Dereferencing a raw pointer always requires unsafe.

Overwriting the RefCell invalidates the *mut. (Run Miri under Tools.)

Miri doesn't complain about this though.

-    t1.val = 2.into();
+    t1.val.swap(&RefCell::new(2));

cpt-n3mo · April 6, 2023, 11:14pm

thx for the reply,

i figured the example made it pretty clear.. but i was clearly mistaking.
@geeklint hit the nail though.

cpt-n3mo · April 6, 2023, 11:19pm

Thx this was exactly what i was aiming for!

im not sure what you mean by undefined behavior though..
it seems to compile.. maybe it my naming convention that is throwing ppl off here..
this is just a test function, not a actual test.

but this was exactly what i needed thank you

@steffahn
i used this as a example .. not as match as a program or a test case,
the functionality i was referring to was having a ref in one struct of the value in a other struct, and if the original value would change the second struct with the ref would change with it,
as this is not possible without smart pointers, i used RefCell because because it made the idea work, im sorry that my example was not good in explaining what i was after.
i will try to be more clear in the future ..

not sure where you get these errors from though is it compiles normally

@quinedot
Sorry bad explanation from my part..

steffahn · April 6, 2023, 11:34pm

That's a great description that makes much more clear what you were after!

So "undefined behavior" is a (slightly weird) terminology for "doing forbidden things in unsafe code". Unsafe code is so — well – unsafe and (potentially) dangerous because you need to manually pay attention to rules that are not enforced by the compiler (or any runtime checks) automatically. There exists a very useful tool called miri though, that aids with discovering many cases of violating the rules of unsafe code.

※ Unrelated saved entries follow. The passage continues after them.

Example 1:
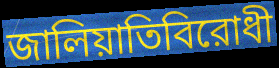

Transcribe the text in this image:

জালিয়াতিবিরোধী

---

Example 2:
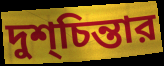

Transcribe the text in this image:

দুশ্‌চিন্তার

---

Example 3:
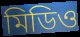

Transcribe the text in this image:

It can be installed (see its repo to find instructions), or it's also available on the playground (under "Tools") which is where I got this error message from

quinedot · April 6, 2023, 11:35pm

Undefined behavior (UB) means your program does something which is not defined by the language, and thus if it still compiles, it can compile to garbage machine code which might do anything at all. "Anything at all" includes "seems to run ok", but you can't count on that (a) happening in the first place, and (b) continuing to happen in the future if it happens today.

It's a concept in languages other than Rust, and it's the source of a great many observable and exploitable software bugs. Any program with UB is buggy, even if it happens to compile down to something not observable or exploitable today.

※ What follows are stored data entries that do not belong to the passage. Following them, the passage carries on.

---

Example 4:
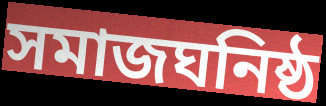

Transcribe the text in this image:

সমাজঘনিষ্ঠ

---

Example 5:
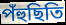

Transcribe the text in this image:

পঁহুছিতি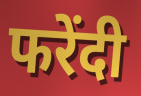
फरेंदीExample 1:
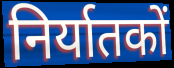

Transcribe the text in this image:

निर्यातकों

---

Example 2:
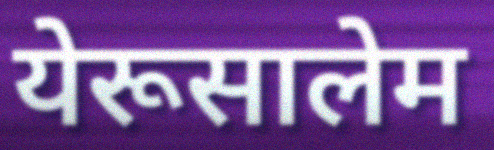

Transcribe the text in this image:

येरूसालेम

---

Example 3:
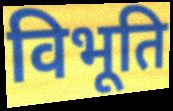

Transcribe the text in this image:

विभूति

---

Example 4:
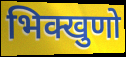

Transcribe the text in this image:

भिक्खुणो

The only way to get UB in Rust, by design, is if someone used unsafe incorrectly ^[1]. The unsafe boundary exists so that you can write purely safe code and know it cannot cause UB (we say that it is sound).

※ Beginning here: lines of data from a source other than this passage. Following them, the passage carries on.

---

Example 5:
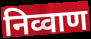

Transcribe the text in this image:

निव्वाण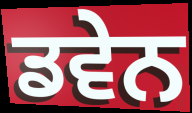
ਡਵੇਨ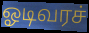
ஓடிவரச்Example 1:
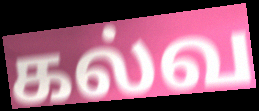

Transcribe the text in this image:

கல்வ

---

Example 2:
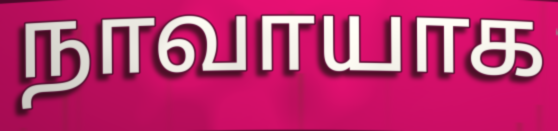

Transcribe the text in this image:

நாவாயாக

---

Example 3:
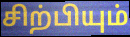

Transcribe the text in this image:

சிற்பியும்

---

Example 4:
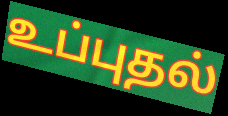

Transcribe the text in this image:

உப்புதல்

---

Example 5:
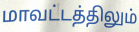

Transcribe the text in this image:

மாவட்டத்திலும்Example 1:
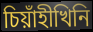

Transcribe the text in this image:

চিয়াঁহীখিনি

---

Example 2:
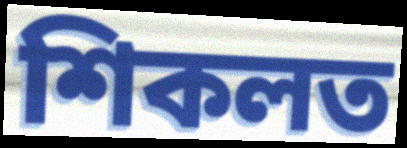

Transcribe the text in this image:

শিকলত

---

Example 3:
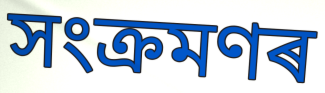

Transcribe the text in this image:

সংক্ৰমণৰ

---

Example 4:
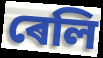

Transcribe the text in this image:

ৰেলি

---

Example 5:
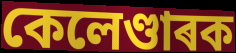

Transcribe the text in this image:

কেলেণ্ডাৰকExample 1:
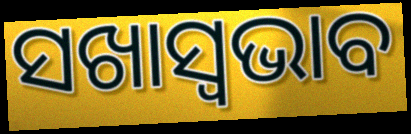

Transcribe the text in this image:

ସଖାସ୍ୱଭାବ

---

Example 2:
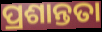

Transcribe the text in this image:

ପ୍ରଶାନ୍ତତା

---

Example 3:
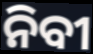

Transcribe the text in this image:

ନିବୀ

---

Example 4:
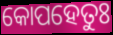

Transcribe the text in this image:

କୋପହେତୁଃ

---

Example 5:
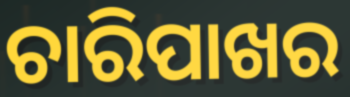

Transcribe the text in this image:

ଚାରିପାଖର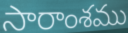
సారాంశము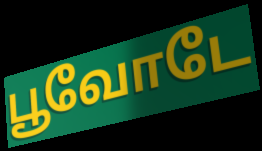
பூவோடே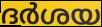
ദർശയ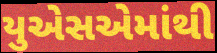
યુએસએમાંથી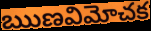
ఋణవిమోచక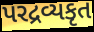
પરદ્રવ્યકૃત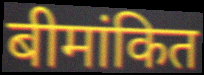
बीमांकित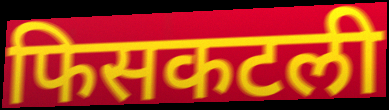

By using unsafe, you take on the responsibility of ensuring it's sound (can't result in UB). So you should understand how to avoid UB if you use unsafe.

or a bug in the compiler ↩︎

geeklint · April 6, 2023, 11:36pm

The definition of the rust language does not prescribe a meaning to the code you wrote, like how the English phrase "Colorless green ideas sleep furiously" is syntactically valid ("compiles") but doesn't mean anything.

I recommend avoiding unsafe code (which is the only way in Rust to have undefined behavior) until you have more background in the language semantics.

cpt-n3mo · April 6, 2023, 11:48pm

@steffahn
i see i will take a look at that thx!.

@quinedot @geeklint
yeh that makes sense this is kind of why i asked for a way to not use unsafe and have this functionality,
its the first bit of unsafe i have used sins learning rust.. but i needed this kind of functionality the one i just explained,

Blockquote
the functionality i was referring to was having a ref in one struct of the value in a other struct, and if the original value would change the second struct with the ref would change with it,

will do for sure!
i just used unsafe as it was the only way i could get the idea working that i was after..

thx to all of you for the quick replays!